A Blessing I Can’t Afford: Factors Underlying the Paradox of Happiness about Unintended Pregnancy
Abigail R. A. Aiken, Princeton University
Chloe Dillaway, University of Texas at Austin
Natasha Mevs-Korff, University of Texas at Austin
We explored the reasons why women profess happiness about unintended pregnancy and how these relate to their motivations to avoid conception. Between September 2013 and February 2014, we interviewed 27 women (19 Latina, 8 white) selected because they wanted no more children and consistently declared either happiness (n=17) or unhappiness (n=10) at the prospect of pregnancy. We found that genuine happiness about the idea of pregnancy may exist simultaneously with earnest intent to prevent conception.
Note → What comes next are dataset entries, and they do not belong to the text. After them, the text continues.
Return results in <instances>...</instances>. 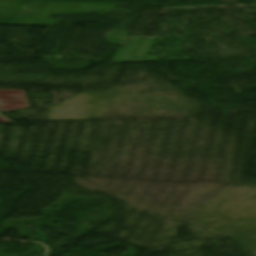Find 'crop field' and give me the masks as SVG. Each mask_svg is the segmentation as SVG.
<instances>
[{
	"instance_id": "8a807250",
	"label": "crop field",
	"mask_w": 256,
	"mask_h": 256,
	"mask_svg": "<svg viewBox=\"0 0 256 256\" xmlns=\"http://www.w3.org/2000/svg\"><path fill=\"white\" fill-rule=\"evenodd\" d=\"M29 107L22 91L0 90V113ZM0 122H10L0 115Z\"/></svg>"
}]
</instances>
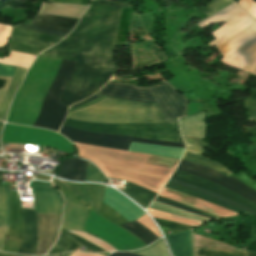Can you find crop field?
<instances>
[{
	"label": "crop field",
	"mask_w": 256,
	"mask_h": 256,
	"mask_svg": "<svg viewBox=\"0 0 256 256\" xmlns=\"http://www.w3.org/2000/svg\"><path fill=\"white\" fill-rule=\"evenodd\" d=\"M204 113H197L193 116L180 118L181 134L204 138L205 125L203 123Z\"/></svg>",
	"instance_id": "19"
},
{
	"label": "crop field",
	"mask_w": 256,
	"mask_h": 256,
	"mask_svg": "<svg viewBox=\"0 0 256 256\" xmlns=\"http://www.w3.org/2000/svg\"><path fill=\"white\" fill-rule=\"evenodd\" d=\"M121 7L128 2L94 0L74 31L42 54L79 60L76 74L60 102L69 106L101 88L119 67L112 63Z\"/></svg>",
	"instance_id": "1"
},
{
	"label": "crop field",
	"mask_w": 256,
	"mask_h": 256,
	"mask_svg": "<svg viewBox=\"0 0 256 256\" xmlns=\"http://www.w3.org/2000/svg\"><path fill=\"white\" fill-rule=\"evenodd\" d=\"M132 253L144 255V256H169L163 239L153 243L152 245L135 251H129Z\"/></svg>",
	"instance_id": "26"
},
{
	"label": "crop field",
	"mask_w": 256,
	"mask_h": 256,
	"mask_svg": "<svg viewBox=\"0 0 256 256\" xmlns=\"http://www.w3.org/2000/svg\"><path fill=\"white\" fill-rule=\"evenodd\" d=\"M59 132L62 133L66 138L74 142L113 147V148H119V149H125V150L128 149L131 141L184 148L183 143H171V142H163L158 140L142 139V138H135V137L119 136V135H106V134H100V133L80 131V130H76V129H72L64 126H62Z\"/></svg>",
	"instance_id": "9"
},
{
	"label": "crop field",
	"mask_w": 256,
	"mask_h": 256,
	"mask_svg": "<svg viewBox=\"0 0 256 256\" xmlns=\"http://www.w3.org/2000/svg\"><path fill=\"white\" fill-rule=\"evenodd\" d=\"M247 255H248V256H256V253L247 251Z\"/></svg>",
	"instance_id": "47"
},
{
	"label": "crop field",
	"mask_w": 256,
	"mask_h": 256,
	"mask_svg": "<svg viewBox=\"0 0 256 256\" xmlns=\"http://www.w3.org/2000/svg\"><path fill=\"white\" fill-rule=\"evenodd\" d=\"M197 256H246L245 250L238 249L235 251H224L216 249H196Z\"/></svg>",
	"instance_id": "29"
},
{
	"label": "crop field",
	"mask_w": 256,
	"mask_h": 256,
	"mask_svg": "<svg viewBox=\"0 0 256 256\" xmlns=\"http://www.w3.org/2000/svg\"><path fill=\"white\" fill-rule=\"evenodd\" d=\"M157 198H160V199L166 200V199L161 198V197H159V196H157ZM166 201H169V200H166ZM169 202L174 203V204H177V205L182 206V207H185V208L190 209V210H194V211H197V212H200V213H204V212H201V211H199V210H196V209L190 208V207H188V206H185V205H182V204H179V203H176V202H172V201H169ZM204 214H207V213H204ZM207 215H209V214H207ZM210 216H212V215H210ZM213 217H215V216H213ZM215 218H217V217H215ZM218 219H220V218H218Z\"/></svg>",
	"instance_id": "43"
},
{
	"label": "crop field",
	"mask_w": 256,
	"mask_h": 256,
	"mask_svg": "<svg viewBox=\"0 0 256 256\" xmlns=\"http://www.w3.org/2000/svg\"><path fill=\"white\" fill-rule=\"evenodd\" d=\"M71 232H73V233H75V234H77V235H79V236H81V237H83V238L89 240L90 242H92V243L98 245L99 247H101V248H103V249H105V250H107V251H116L115 249H113V248H112L109 244H107L106 242H104V241H102V240H100V239H97V238H95V237H92V236L86 234L85 232H81V231H71Z\"/></svg>",
	"instance_id": "32"
},
{
	"label": "crop field",
	"mask_w": 256,
	"mask_h": 256,
	"mask_svg": "<svg viewBox=\"0 0 256 256\" xmlns=\"http://www.w3.org/2000/svg\"><path fill=\"white\" fill-rule=\"evenodd\" d=\"M107 206L115 210L117 213L125 217L127 220H134L146 213L136 207L131 201L119 192L109 188L104 189V200Z\"/></svg>",
	"instance_id": "12"
},
{
	"label": "crop field",
	"mask_w": 256,
	"mask_h": 256,
	"mask_svg": "<svg viewBox=\"0 0 256 256\" xmlns=\"http://www.w3.org/2000/svg\"><path fill=\"white\" fill-rule=\"evenodd\" d=\"M155 221L158 223V225L173 228V229H177V230H181V231L194 228V227H191V226H188V225L169 222V221H164V220H159V219H155Z\"/></svg>",
	"instance_id": "33"
},
{
	"label": "crop field",
	"mask_w": 256,
	"mask_h": 256,
	"mask_svg": "<svg viewBox=\"0 0 256 256\" xmlns=\"http://www.w3.org/2000/svg\"><path fill=\"white\" fill-rule=\"evenodd\" d=\"M1 126H2V124H0V130H1Z\"/></svg>",
	"instance_id": "49"
},
{
	"label": "crop field",
	"mask_w": 256,
	"mask_h": 256,
	"mask_svg": "<svg viewBox=\"0 0 256 256\" xmlns=\"http://www.w3.org/2000/svg\"><path fill=\"white\" fill-rule=\"evenodd\" d=\"M87 162L82 159L69 158L64 160L57 173L66 179L84 181Z\"/></svg>",
	"instance_id": "17"
},
{
	"label": "crop field",
	"mask_w": 256,
	"mask_h": 256,
	"mask_svg": "<svg viewBox=\"0 0 256 256\" xmlns=\"http://www.w3.org/2000/svg\"><path fill=\"white\" fill-rule=\"evenodd\" d=\"M166 187H169V188H172V189L181 191V192H183V193H186V194L195 196V197H197V198H200V199L209 201V202H211V203L217 204V205L222 206V207H224V208H227V209H229V210L235 211V212H237V213H239V214H241V213H243V214H250V213H247V212H245V211H242V210H240V209H238V208H235V207H233V206H230V205H228V204H226V203H223V202H221V201H219V200H216V199H214V198H212V197H210V196H207V195H204V194H200V193L191 191V190H189V189L183 188V187H181V186H178V185H175V184H172V183H169V182H167Z\"/></svg>",
	"instance_id": "22"
},
{
	"label": "crop field",
	"mask_w": 256,
	"mask_h": 256,
	"mask_svg": "<svg viewBox=\"0 0 256 256\" xmlns=\"http://www.w3.org/2000/svg\"><path fill=\"white\" fill-rule=\"evenodd\" d=\"M183 160L202 164L206 167H209L211 169H214V170L220 172L221 174H223L226 177L229 176L230 174H232L228 170H226L222 165L215 163L209 159L203 158L201 156L195 155V154L186 152L183 157Z\"/></svg>",
	"instance_id": "24"
},
{
	"label": "crop field",
	"mask_w": 256,
	"mask_h": 256,
	"mask_svg": "<svg viewBox=\"0 0 256 256\" xmlns=\"http://www.w3.org/2000/svg\"><path fill=\"white\" fill-rule=\"evenodd\" d=\"M86 181H100L105 182L106 177L97 170L93 165L88 163L86 170Z\"/></svg>",
	"instance_id": "31"
},
{
	"label": "crop field",
	"mask_w": 256,
	"mask_h": 256,
	"mask_svg": "<svg viewBox=\"0 0 256 256\" xmlns=\"http://www.w3.org/2000/svg\"><path fill=\"white\" fill-rule=\"evenodd\" d=\"M29 187L53 188L50 182L32 181Z\"/></svg>",
	"instance_id": "39"
},
{
	"label": "crop field",
	"mask_w": 256,
	"mask_h": 256,
	"mask_svg": "<svg viewBox=\"0 0 256 256\" xmlns=\"http://www.w3.org/2000/svg\"><path fill=\"white\" fill-rule=\"evenodd\" d=\"M72 256H101V255H99V254H84V253L75 252Z\"/></svg>",
	"instance_id": "44"
},
{
	"label": "crop field",
	"mask_w": 256,
	"mask_h": 256,
	"mask_svg": "<svg viewBox=\"0 0 256 256\" xmlns=\"http://www.w3.org/2000/svg\"><path fill=\"white\" fill-rule=\"evenodd\" d=\"M99 94L144 102H155L166 119L186 115L187 99L167 82L148 88H136L131 85L109 82Z\"/></svg>",
	"instance_id": "4"
},
{
	"label": "crop field",
	"mask_w": 256,
	"mask_h": 256,
	"mask_svg": "<svg viewBox=\"0 0 256 256\" xmlns=\"http://www.w3.org/2000/svg\"><path fill=\"white\" fill-rule=\"evenodd\" d=\"M120 226L133 232L142 241H144L147 245L150 244L152 241L158 239L157 236H155L152 232H150L148 229H146L144 226H142L141 224H139L136 221L129 222V223H126V224H123Z\"/></svg>",
	"instance_id": "23"
},
{
	"label": "crop field",
	"mask_w": 256,
	"mask_h": 256,
	"mask_svg": "<svg viewBox=\"0 0 256 256\" xmlns=\"http://www.w3.org/2000/svg\"><path fill=\"white\" fill-rule=\"evenodd\" d=\"M11 26L0 24V47L6 45ZM34 55L10 51L8 58L0 59V63L22 66L28 68L32 63Z\"/></svg>",
	"instance_id": "16"
},
{
	"label": "crop field",
	"mask_w": 256,
	"mask_h": 256,
	"mask_svg": "<svg viewBox=\"0 0 256 256\" xmlns=\"http://www.w3.org/2000/svg\"><path fill=\"white\" fill-rule=\"evenodd\" d=\"M120 188L122 192L131 197L135 202H137L144 209L150 203V201L154 198L156 193L149 192L133 183H129L126 181L118 180ZM152 202V201H151Z\"/></svg>",
	"instance_id": "20"
},
{
	"label": "crop field",
	"mask_w": 256,
	"mask_h": 256,
	"mask_svg": "<svg viewBox=\"0 0 256 256\" xmlns=\"http://www.w3.org/2000/svg\"><path fill=\"white\" fill-rule=\"evenodd\" d=\"M109 256H140V255H136L128 252H114V253H111Z\"/></svg>",
	"instance_id": "42"
},
{
	"label": "crop field",
	"mask_w": 256,
	"mask_h": 256,
	"mask_svg": "<svg viewBox=\"0 0 256 256\" xmlns=\"http://www.w3.org/2000/svg\"><path fill=\"white\" fill-rule=\"evenodd\" d=\"M171 179L183 181V182L201 187L203 189L209 190L211 192H214L218 195L226 197L230 200H233L237 203H240V204L256 211V204H254V203L236 195L235 193H233V192H231V191H229V190H227V189H225L221 186L213 184V183H211L209 181H206L204 179H201L199 177H196V176H193V175L175 170V172L171 176Z\"/></svg>",
	"instance_id": "11"
},
{
	"label": "crop field",
	"mask_w": 256,
	"mask_h": 256,
	"mask_svg": "<svg viewBox=\"0 0 256 256\" xmlns=\"http://www.w3.org/2000/svg\"><path fill=\"white\" fill-rule=\"evenodd\" d=\"M45 49L46 47L29 45V44L20 43L12 40H10L9 42V50L19 51V52H24V53L34 54V55L39 54Z\"/></svg>",
	"instance_id": "28"
},
{
	"label": "crop field",
	"mask_w": 256,
	"mask_h": 256,
	"mask_svg": "<svg viewBox=\"0 0 256 256\" xmlns=\"http://www.w3.org/2000/svg\"><path fill=\"white\" fill-rule=\"evenodd\" d=\"M177 169L195 174V175L202 177L206 180L217 183V184L235 192L236 194L256 203V192L232 177L226 178V177L222 176L221 174H219L209 168H206V167L198 165V164L189 163V162H186L183 160H181Z\"/></svg>",
	"instance_id": "10"
},
{
	"label": "crop field",
	"mask_w": 256,
	"mask_h": 256,
	"mask_svg": "<svg viewBox=\"0 0 256 256\" xmlns=\"http://www.w3.org/2000/svg\"><path fill=\"white\" fill-rule=\"evenodd\" d=\"M64 125L106 134H119L171 142H183L178 130V124H93L66 119Z\"/></svg>",
	"instance_id": "7"
},
{
	"label": "crop field",
	"mask_w": 256,
	"mask_h": 256,
	"mask_svg": "<svg viewBox=\"0 0 256 256\" xmlns=\"http://www.w3.org/2000/svg\"><path fill=\"white\" fill-rule=\"evenodd\" d=\"M184 139V142L186 144L187 147V151L193 152V153H197V154H203L204 151L203 149H201L200 147H198L196 144H194L192 141H190L188 138H186L185 136H182Z\"/></svg>",
	"instance_id": "35"
},
{
	"label": "crop field",
	"mask_w": 256,
	"mask_h": 256,
	"mask_svg": "<svg viewBox=\"0 0 256 256\" xmlns=\"http://www.w3.org/2000/svg\"><path fill=\"white\" fill-rule=\"evenodd\" d=\"M90 0H48V2L75 3L88 5Z\"/></svg>",
	"instance_id": "38"
},
{
	"label": "crop field",
	"mask_w": 256,
	"mask_h": 256,
	"mask_svg": "<svg viewBox=\"0 0 256 256\" xmlns=\"http://www.w3.org/2000/svg\"><path fill=\"white\" fill-rule=\"evenodd\" d=\"M100 96H101V95L95 94V95H93V96H91V97H89V98H87V99H85V100H83V101H81V102H79V103H77V104L71 106L70 108H73V107L82 105V104L87 103V102H89V101H91V100H93V99H96V98L100 97Z\"/></svg>",
	"instance_id": "41"
},
{
	"label": "crop field",
	"mask_w": 256,
	"mask_h": 256,
	"mask_svg": "<svg viewBox=\"0 0 256 256\" xmlns=\"http://www.w3.org/2000/svg\"><path fill=\"white\" fill-rule=\"evenodd\" d=\"M169 182H172V183L181 185V186H183V187L189 188V189H191V190H194V191H197V192H200V193H204V194L210 195V196H212V197H215V198H217V199H219V200H222V201H224V202H227V203H229V204H231V205H233V206H236V207H238V208H240V209H242V210L248 211V212L253 213V214L256 215L255 212H253V211H251V210H249V209H247V208H245V207H243V206H241V205H239V204H237V203H235V202H233V201H230V200L225 199V198H223V197H221V196H218V195H216V194H214V193H211V192H209V191L203 190V189H201V188H198V187H195V186H192V185L183 183V182L171 180V179H169Z\"/></svg>",
	"instance_id": "27"
},
{
	"label": "crop field",
	"mask_w": 256,
	"mask_h": 256,
	"mask_svg": "<svg viewBox=\"0 0 256 256\" xmlns=\"http://www.w3.org/2000/svg\"><path fill=\"white\" fill-rule=\"evenodd\" d=\"M231 0H212L207 6H205L200 11H203L207 14V16L225 8L226 6L232 4ZM198 11V12H200Z\"/></svg>",
	"instance_id": "30"
},
{
	"label": "crop field",
	"mask_w": 256,
	"mask_h": 256,
	"mask_svg": "<svg viewBox=\"0 0 256 256\" xmlns=\"http://www.w3.org/2000/svg\"><path fill=\"white\" fill-rule=\"evenodd\" d=\"M0 256H21V255H14V254L0 253ZM56 256H57V255H56Z\"/></svg>",
	"instance_id": "45"
},
{
	"label": "crop field",
	"mask_w": 256,
	"mask_h": 256,
	"mask_svg": "<svg viewBox=\"0 0 256 256\" xmlns=\"http://www.w3.org/2000/svg\"><path fill=\"white\" fill-rule=\"evenodd\" d=\"M76 62L63 60L55 80L44 100L42 111L36 120L34 127H43L58 131L62 125L67 108L57 102L60 94L64 90L73 67Z\"/></svg>",
	"instance_id": "8"
},
{
	"label": "crop field",
	"mask_w": 256,
	"mask_h": 256,
	"mask_svg": "<svg viewBox=\"0 0 256 256\" xmlns=\"http://www.w3.org/2000/svg\"><path fill=\"white\" fill-rule=\"evenodd\" d=\"M86 217L87 207L66 196L62 228L84 231V222Z\"/></svg>",
	"instance_id": "13"
},
{
	"label": "crop field",
	"mask_w": 256,
	"mask_h": 256,
	"mask_svg": "<svg viewBox=\"0 0 256 256\" xmlns=\"http://www.w3.org/2000/svg\"><path fill=\"white\" fill-rule=\"evenodd\" d=\"M192 253L196 256L193 229L190 230ZM173 256H192L189 230L166 237Z\"/></svg>",
	"instance_id": "15"
},
{
	"label": "crop field",
	"mask_w": 256,
	"mask_h": 256,
	"mask_svg": "<svg viewBox=\"0 0 256 256\" xmlns=\"http://www.w3.org/2000/svg\"><path fill=\"white\" fill-rule=\"evenodd\" d=\"M67 118L93 123H178L177 119L166 121L155 103H139L110 97L70 112Z\"/></svg>",
	"instance_id": "3"
},
{
	"label": "crop field",
	"mask_w": 256,
	"mask_h": 256,
	"mask_svg": "<svg viewBox=\"0 0 256 256\" xmlns=\"http://www.w3.org/2000/svg\"><path fill=\"white\" fill-rule=\"evenodd\" d=\"M256 118V110L253 112V114L250 116L249 120H254Z\"/></svg>",
	"instance_id": "46"
},
{
	"label": "crop field",
	"mask_w": 256,
	"mask_h": 256,
	"mask_svg": "<svg viewBox=\"0 0 256 256\" xmlns=\"http://www.w3.org/2000/svg\"><path fill=\"white\" fill-rule=\"evenodd\" d=\"M128 150L149 153V154H154L158 156L176 158V159H180L182 153L184 152V149L182 148L163 147V146L135 143V142L131 143Z\"/></svg>",
	"instance_id": "18"
},
{
	"label": "crop field",
	"mask_w": 256,
	"mask_h": 256,
	"mask_svg": "<svg viewBox=\"0 0 256 256\" xmlns=\"http://www.w3.org/2000/svg\"><path fill=\"white\" fill-rule=\"evenodd\" d=\"M225 21L211 33L216 39L208 45H216L222 64L256 75V21L240 7L234 3L196 25L202 29Z\"/></svg>",
	"instance_id": "2"
},
{
	"label": "crop field",
	"mask_w": 256,
	"mask_h": 256,
	"mask_svg": "<svg viewBox=\"0 0 256 256\" xmlns=\"http://www.w3.org/2000/svg\"><path fill=\"white\" fill-rule=\"evenodd\" d=\"M155 201H158V202H161V203H164V204H168V205H171V206L180 208V209H184V208H182V207L176 206V205H174V204L168 203V202H166V201H163V200H160V199H157V198H155ZM184 210H187V209H184ZM187 211H190V210H187ZM190 212H193V211H190ZM193 213L200 214V213H197V212H193ZM200 215H203V214H200ZM203 216L210 217V216H207V215H203ZM210 218H213V217H210ZM213 219H215V218H213ZM216 220H218V219H216Z\"/></svg>",
	"instance_id": "40"
},
{
	"label": "crop field",
	"mask_w": 256,
	"mask_h": 256,
	"mask_svg": "<svg viewBox=\"0 0 256 256\" xmlns=\"http://www.w3.org/2000/svg\"><path fill=\"white\" fill-rule=\"evenodd\" d=\"M249 104H250V106H249ZM244 107H245V110L248 107L247 112L253 107V109L250 111V113L249 114L247 113L248 116L254 111V109L256 108V91L248 99H246L244 101Z\"/></svg>",
	"instance_id": "36"
},
{
	"label": "crop field",
	"mask_w": 256,
	"mask_h": 256,
	"mask_svg": "<svg viewBox=\"0 0 256 256\" xmlns=\"http://www.w3.org/2000/svg\"><path fill=\"white\" fill-rule=\"evenodd\" d=\"M238 4L256 19V3L252 0H240Z\"/></svg>",
	"instance_id": "34"
},
{
	"label": "crop field",
	"mask_w": 256,
	"mask_h": 256,
	"mask_svg": "<svg viewBox=\"0 0 256 256\" xmlns=\"http://www.w3.org/2000/svg\"><path fill=\"white\" fill-rule=\"evenodd\" d=\"M73 252H70V253H64L62 254L61 256H71Z\"/></svg>",
	"instance_id": "48"
},
{
	"label": "crop field",
	"mask_w": 256,
	"mask_h": 256,
	"mask_svg": "<svg viewBox=\"0 0 256 256\" xmlns=\"http://www.w3.org/2000/svg\"><path fill=\"white\" fill-rule=\"evenodd\" d=\"M9 226V188H0V251Z\"/></svg>",
	"instance_id": "21"
},
{
	"label": "crop field",
	"mask_w": 256,
	"mask_h": 256,
	"mask_svg": "<svg viewBox=\"0 0 256 256\" xmlns=\"http://www.w3.org/2000/svg\"><path fill=\"white\" fill-rule=\"evenodd\" d=\"M36 213L61 214V200L53 189H31ZM38 242L36 255L45 254L53 245L61 221V215L36 214Z\"/></svg>",
	"instance_id": "6"
},
{
	"label": "crop field",
	"mask_w": 256,
	"mask_h": 256,
	"mask_svg": "<svg viewBox=\"0 0 256 256\" xmlns=\"http://www.w3.org/2000/svg\"><path fill=\"white\" fill-rule=\"evenodd\" d=\"M16 67L0 64V76L12 77Z\"/></svg>",
	"instance_id": "37"
},
{
	"label": "crop field",
	"mask_w": 256,
	"mask_h": 256,
	"mask_svg": "<svg viewBox=\"0 0 256 256\" xmlns=\"http://www.w3.org/2000/svg\"><path fill=\"white\" fill-rule=\"evenodd\" d=\"M79 19L37 13L29 24H17L14 27L65 37ZM76 26V25H75ZM12 28L9 38L43 46L51 47L62 37ZM54 39L53 42H50Z\"/></svg>",
	"instance_id": "5"
},
{
	"label": "crop field",
	"mask_w": 256,
	"mask_h": 256,
	"mask_svg": "<svg viewBox=\"0 0 256 256\" xmlns=\"http://www.w3.org/2000/svg\"><path fill=\"white\" fill-rule=\"evenodd\" d=\"M150 208L165 211V212H169V213H173V214H176V215H180V216H184V217H188V218H192V219H196V220H199V221H202V222L210 220L206 217L196 215V214L184 211V210H180V209L168 206V205H164V204H161V203H158V202H155V201H153V203L150 205Z\"/></svg>",
	"instance_id": "25"
},
{
	"label": "crop field",
	"mask_w": 256,
	"mask_h": 256,
	"mask_svg": "<svg viewBox=\"0 0 256 256\" xmlns=\"http://www.w3.org/2000/svg\"><path fill=\"white\" fill-rule=\"evenodd\" d=\"M72 241L83 245L95 252H104L105 250L99 248L98 246L90 243L89 241L72 234L68 231H60L59 238L56 242V244L50 249V251L47 253L48 255H53L61 252H67V251H75L76 248L79 246Z\"/></svg>",
	"instance_id": "14"
}]
</instances>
Happiness was explained as heartfelt feelings about children trumping practical considerations, perception of low psychosocial stress resulting from another child, and the ability to view unintended pregnancy as fate or God’s plan. The exception was happiness conveyed due to social pressure, predominantly expressed by foreign-born Latinas. Automatically equating happiness with ambivalence may undermine women's desires to use highly-effective contraception to prevent pregnancy. Yet among women experiencing unintended pregnancies, feelings may matter for maternal-child health outcomes.